- Directions for this task -
Set the data down once more, in full and exactly.

======== Data for the task ========

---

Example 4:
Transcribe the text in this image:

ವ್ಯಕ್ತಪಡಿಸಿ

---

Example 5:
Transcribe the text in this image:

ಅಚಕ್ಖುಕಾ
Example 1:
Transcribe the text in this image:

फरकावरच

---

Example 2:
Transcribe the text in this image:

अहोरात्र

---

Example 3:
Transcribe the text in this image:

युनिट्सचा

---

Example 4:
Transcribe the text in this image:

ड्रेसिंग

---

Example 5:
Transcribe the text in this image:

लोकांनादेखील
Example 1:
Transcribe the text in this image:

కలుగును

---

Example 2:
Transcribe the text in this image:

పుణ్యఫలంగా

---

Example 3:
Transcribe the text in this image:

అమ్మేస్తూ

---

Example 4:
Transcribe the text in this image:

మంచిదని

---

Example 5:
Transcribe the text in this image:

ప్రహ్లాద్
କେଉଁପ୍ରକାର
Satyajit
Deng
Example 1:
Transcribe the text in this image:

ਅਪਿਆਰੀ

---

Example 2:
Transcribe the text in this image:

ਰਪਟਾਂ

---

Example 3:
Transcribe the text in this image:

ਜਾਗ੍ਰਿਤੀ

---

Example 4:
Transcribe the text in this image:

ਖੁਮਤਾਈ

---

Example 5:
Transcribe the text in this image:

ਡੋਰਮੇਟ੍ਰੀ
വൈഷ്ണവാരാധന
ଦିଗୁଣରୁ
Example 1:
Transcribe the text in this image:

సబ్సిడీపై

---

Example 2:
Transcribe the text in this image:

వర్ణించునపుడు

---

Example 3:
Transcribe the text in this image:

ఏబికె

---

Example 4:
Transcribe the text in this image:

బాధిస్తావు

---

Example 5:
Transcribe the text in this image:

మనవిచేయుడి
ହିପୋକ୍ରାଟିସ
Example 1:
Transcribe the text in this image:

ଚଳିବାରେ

========

- Expected answer -
---

Example 4:
Transcribe the text in this image:

ವ್ಯಕ್ತಪಡಿಸಿ

---

Example 5:
Transcribe the text in this image:

ಅಚಕ್ಖುಕಾ
Example 1:
Transcribe the text in this image:

फरकावरच

---

Example 2:
Transcribe the text in this image:

अहोरात्र

---

Example 3:
Transcribe the text in this image:

युनिट्सचा

---

Example 4:
Transcribe the text in this image:

ड्रेसिंग

---

Example 5:
Transcribe the text in this image:

लोकांनादेखील
Example 1:
Transcribe the text in this image:

కలుగును

---

Example 2:
Transcribe the text in this image:

పుణ్యఫలంగా

---

Example 3:
Transcribe the text in this image:

అమ్మేస్తూ

---

Example 4:
Transcribe the text in this image:

మంచిదని

---

Example 5:
Transcribe the text in this image:

ప్రహ్లాద్
କେଉଁପ୍ରକାର
Satyajit
Deng
Example 1:
Transcribe the text in this image:

ਅਪਿਆਰੀ

---

Example 2:
Transcribe the text in this image:

ਰਪਟਾਂ

---

Example 3:
Transcribe the text in this image:

ਜਾਗ੍ਰਿਤੀ

---

Example 4:
Transcribe the text in this image:

ਖੁਮਤਾਈ

---

Example 5:
Transcribe the text in this image:

ਡੋਰਮੇਟ੍ਰੀ
വൈഷ്ണവാരാധന
ଦିଗୁଣରୁ
Example 1:
Transcribe the text in this image:

సబ్సిడీపై

---

Example 2:
Transcribe the text in this image:

వర్ణించునపుడు

---

Example 3:
Transcribe the text in this image:

ఏబికె

---

Example 4:
Transcribe the text in this image:

బాధిస్తావు

---

Example 5:
Transcribe the text in this image:

మనవిచేయుడి
ହିପୋକ୍ରାଟିସ
Example 1:
Transcribe the text in this image:

ଚଳିବାରେ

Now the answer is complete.